In 2017, as the value of the pound declined and commodity prices rose, the farm was reckoned to have produced a surplus, before tax, of £305/ha.
Estimates for this year based on current knowledge suggest a surplus of only £221/ha, with 2019 equally disappointing.
In other words, returns for 2018 look like being only a little above those for 2016, which achieved £140/ha after a run of similarly poor results.
Andersons admits it has no better idea than the rest of us about what Brexit will bring.
Yes, we should have government support at current levels for two or three years, although how and for what it will be allocated is not clear. But what, if anything, we get after that is anyone’s guess.
As Andersons states, every farm must strive for maximum efficiency and optimum yields and the control of costs.
And it goes on to say: “Simply not cropping the areas of the farm with the worst yield potential can make sense.”
No disrespect to Andersons, but on this farm we came to that conclusion several years ago.
We put all our headlands into wild bird mixes; we identified all the low-yielding areas that were difficult to drain, or were shaded by trees, or whatever, and included them in the farm conservation scheme, for which we received a modest sum from the government. We then tried to farm the rest as well as we could.
There is no doubt that such actions helped our returns, which would have been pretty poor otherwise.

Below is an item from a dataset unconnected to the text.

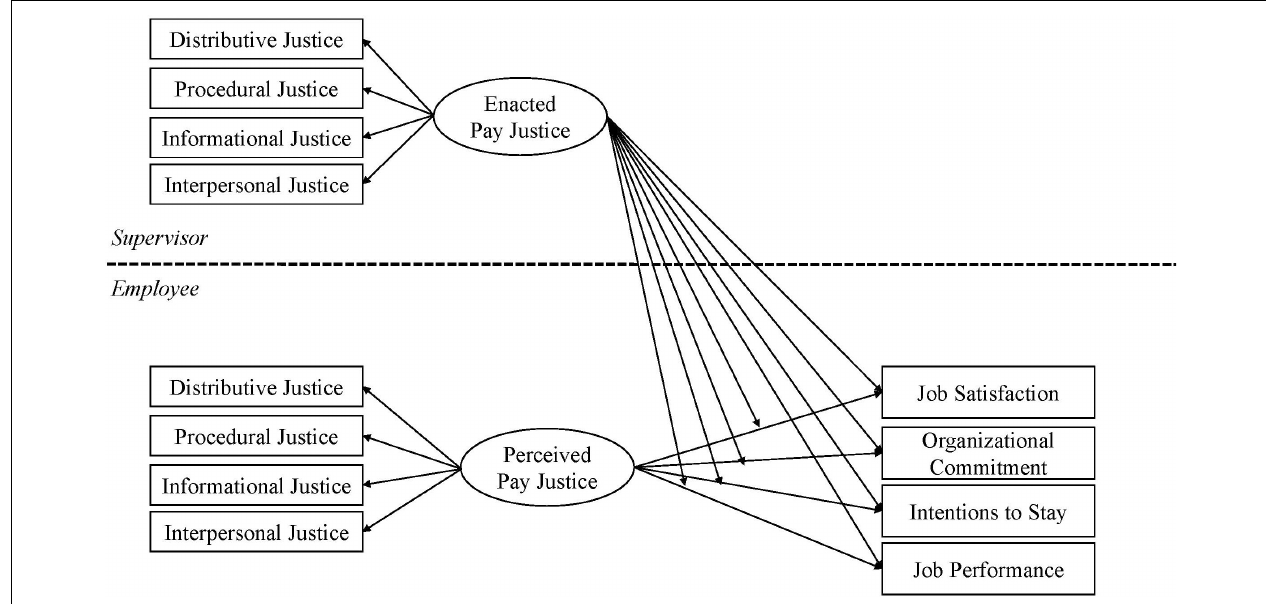
FIGURE 1 | Proposed theoretical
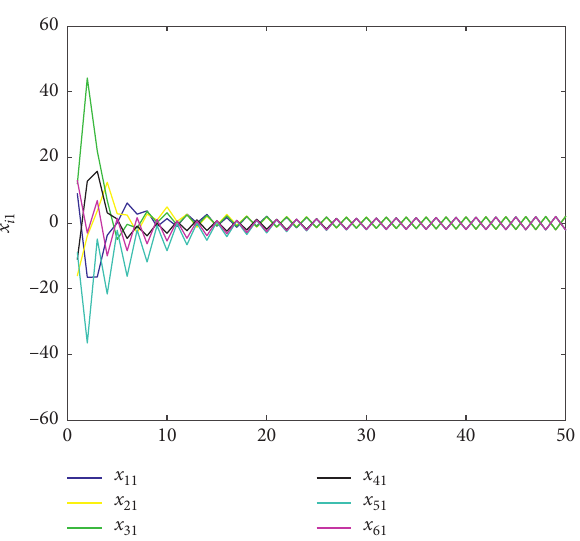
Figure 2: The trajectories of x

But having taken them we are still less than happy with our bottom line.
There’s no more poor land to take out of production and the good land does not consistently produce acceptable margins. So, what do we do now? Answers on a postcard please.
1976 all over again
Meanwhile, 2018 is beginning to feel like 1975 and 1976 all over again. As they did in those years, light-land cereals have again been decimated by lack of rain.
Sugar beet in the mid-1970s was attacked by aphids, infecting it with virus yellows. There were no neonicotinoids then and anticipated production was halved.
There was a sugar shortage and people queued for hours to buy a few pounds. The government appointed a minister for drought.
Potatoes, too, were in short supply and prices exceeded £300/t, ex farm. Some insensitive potato merchants bought Rolls-Royces with the proceeds, which did not endear them to their farmer suppliers.
Irrigation equipment flew off the shelves as light-land farmers especially prepared for such weather every year. But there was no mention of climate change.
Indeed, the late Prof Hubert Lamb, father of the Lib Dem MP, Norman, who was a meteorologist at the University of East Anglia, confidently predicted the start of another Ice Age.